YOUR GOAL: Find the string "left" in the listing and report every line that has it.
=== Section Start ===
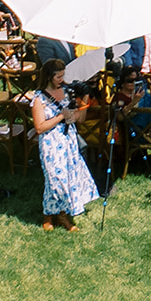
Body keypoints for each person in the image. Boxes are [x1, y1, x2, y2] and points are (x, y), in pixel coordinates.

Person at [32, 58, 100, 231]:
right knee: (55, 180)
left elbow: (78, 118)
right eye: (58, 77)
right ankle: (50, 216)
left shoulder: (67, 91)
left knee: (69, 178)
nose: (61, 80)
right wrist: (61, 116)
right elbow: (39, 127)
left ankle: (59, 215)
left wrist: (81, 104)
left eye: (63, 76)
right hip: (51, 142)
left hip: (68, 139)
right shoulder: (39, 98)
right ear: (49, 77)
=== Section End ===
ANSWER FOR THE TASK:
left elbow: (78, 118)
left shoulder: (67, 91)
left knee: (69, 178)
left ankle: (59, 215)
left wrist: (81, 104)
left eye: (63, 76)
left hip: (68, 139)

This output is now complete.